Stored data entries

------------------------------------------------------------

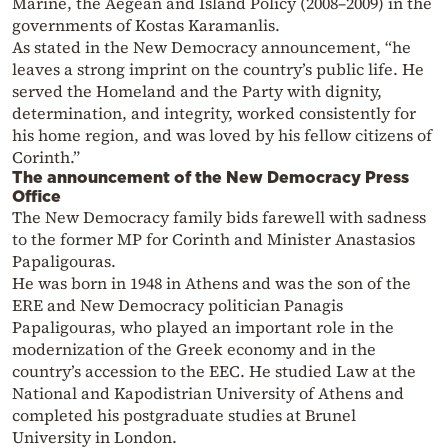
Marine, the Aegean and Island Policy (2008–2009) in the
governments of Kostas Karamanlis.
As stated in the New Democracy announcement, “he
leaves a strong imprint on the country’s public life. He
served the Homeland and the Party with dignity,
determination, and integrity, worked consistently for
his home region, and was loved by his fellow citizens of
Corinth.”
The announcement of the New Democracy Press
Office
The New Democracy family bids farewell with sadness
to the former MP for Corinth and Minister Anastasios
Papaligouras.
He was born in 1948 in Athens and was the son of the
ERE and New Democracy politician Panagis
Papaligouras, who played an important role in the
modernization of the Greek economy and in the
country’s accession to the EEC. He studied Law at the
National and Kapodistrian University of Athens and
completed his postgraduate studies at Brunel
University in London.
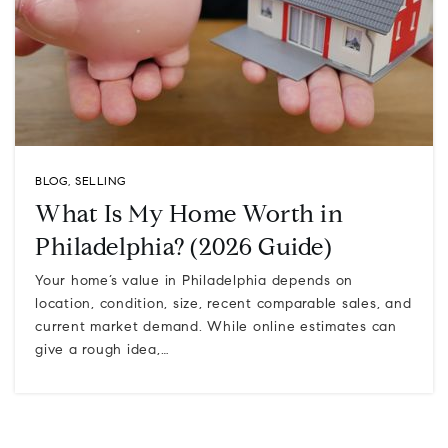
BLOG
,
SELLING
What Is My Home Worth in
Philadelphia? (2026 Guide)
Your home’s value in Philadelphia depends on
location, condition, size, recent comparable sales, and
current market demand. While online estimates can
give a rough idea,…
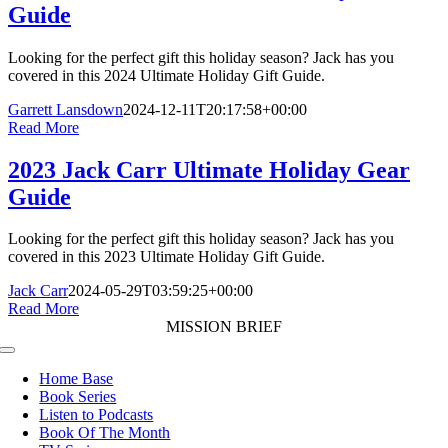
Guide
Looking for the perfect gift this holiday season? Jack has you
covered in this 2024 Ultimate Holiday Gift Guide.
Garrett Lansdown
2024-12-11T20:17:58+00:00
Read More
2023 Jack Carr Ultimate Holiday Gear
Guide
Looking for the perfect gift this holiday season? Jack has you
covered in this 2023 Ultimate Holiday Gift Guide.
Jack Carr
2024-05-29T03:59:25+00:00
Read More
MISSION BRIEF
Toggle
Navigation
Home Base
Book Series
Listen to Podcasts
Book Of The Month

------------------------------------------------------------

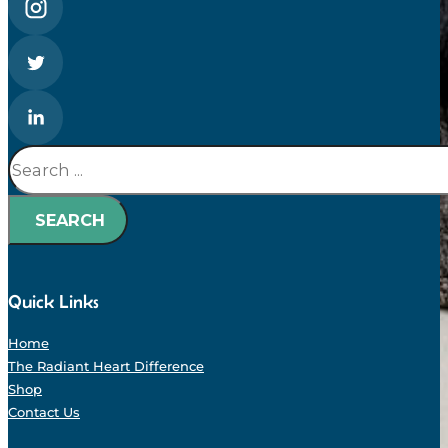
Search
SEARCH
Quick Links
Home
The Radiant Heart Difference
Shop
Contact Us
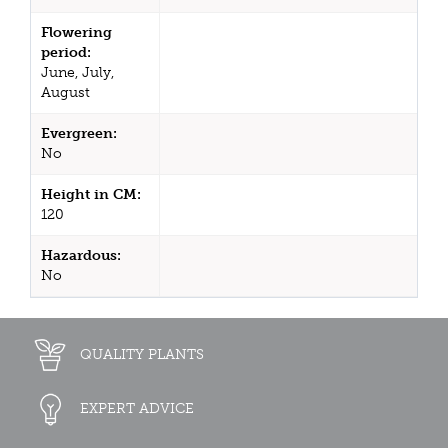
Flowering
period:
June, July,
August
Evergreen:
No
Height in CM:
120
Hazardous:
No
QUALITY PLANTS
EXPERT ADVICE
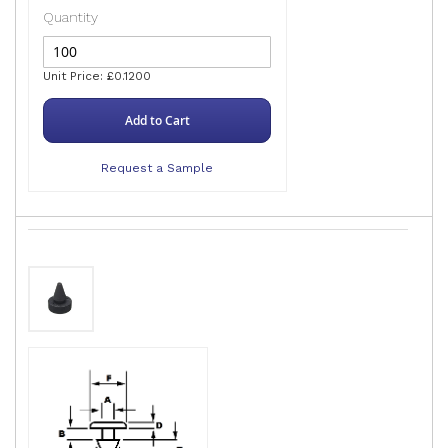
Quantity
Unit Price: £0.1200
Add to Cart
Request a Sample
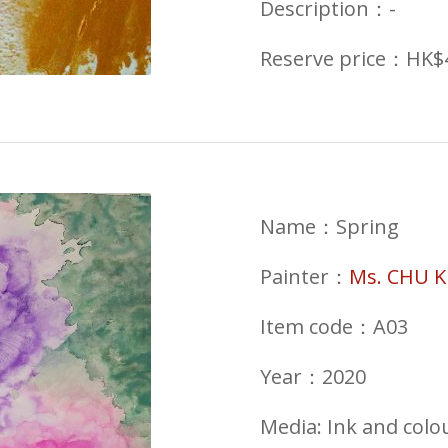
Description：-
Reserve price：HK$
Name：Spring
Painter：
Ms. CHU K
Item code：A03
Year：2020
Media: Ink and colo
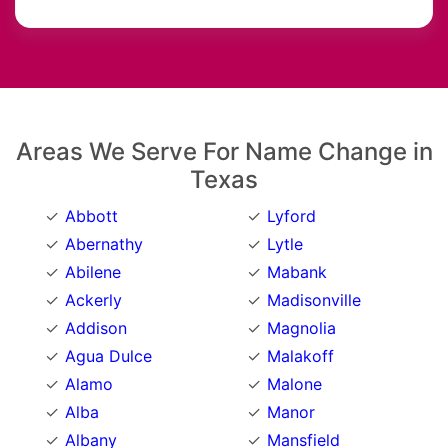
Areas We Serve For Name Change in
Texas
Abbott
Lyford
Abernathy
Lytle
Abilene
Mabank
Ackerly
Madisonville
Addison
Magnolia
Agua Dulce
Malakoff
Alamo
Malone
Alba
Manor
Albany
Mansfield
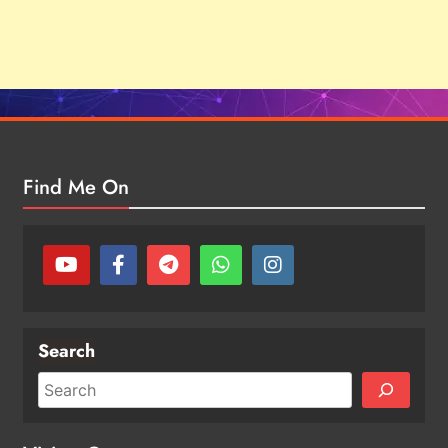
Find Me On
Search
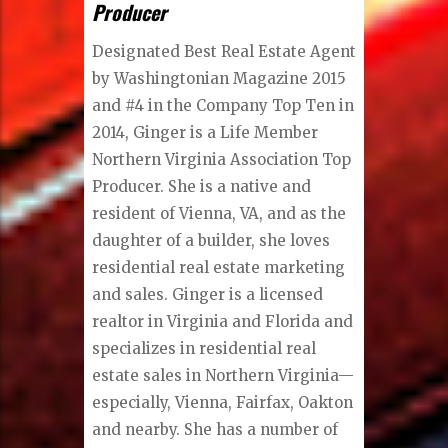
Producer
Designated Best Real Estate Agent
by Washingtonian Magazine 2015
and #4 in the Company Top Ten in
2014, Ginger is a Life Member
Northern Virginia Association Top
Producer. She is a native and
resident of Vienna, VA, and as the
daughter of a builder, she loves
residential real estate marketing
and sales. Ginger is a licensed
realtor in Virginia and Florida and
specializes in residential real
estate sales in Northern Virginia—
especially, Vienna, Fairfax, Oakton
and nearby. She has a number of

------------------------------------------------------------

Among the lines above, repeat exactly those from the line with "Marine, the Aegean" to the line with "served the Homeland", counting both ends.

EXERCISE OUTPUT ▸
Marine, the Aegean and Island Policy (2008–2009) in the
governments of Kostas Karamanlis.
As stated in the New Democracy announcement, “he
leaves a strong imprint on the country’s public life. He
served the Homeland and the Party with dignity,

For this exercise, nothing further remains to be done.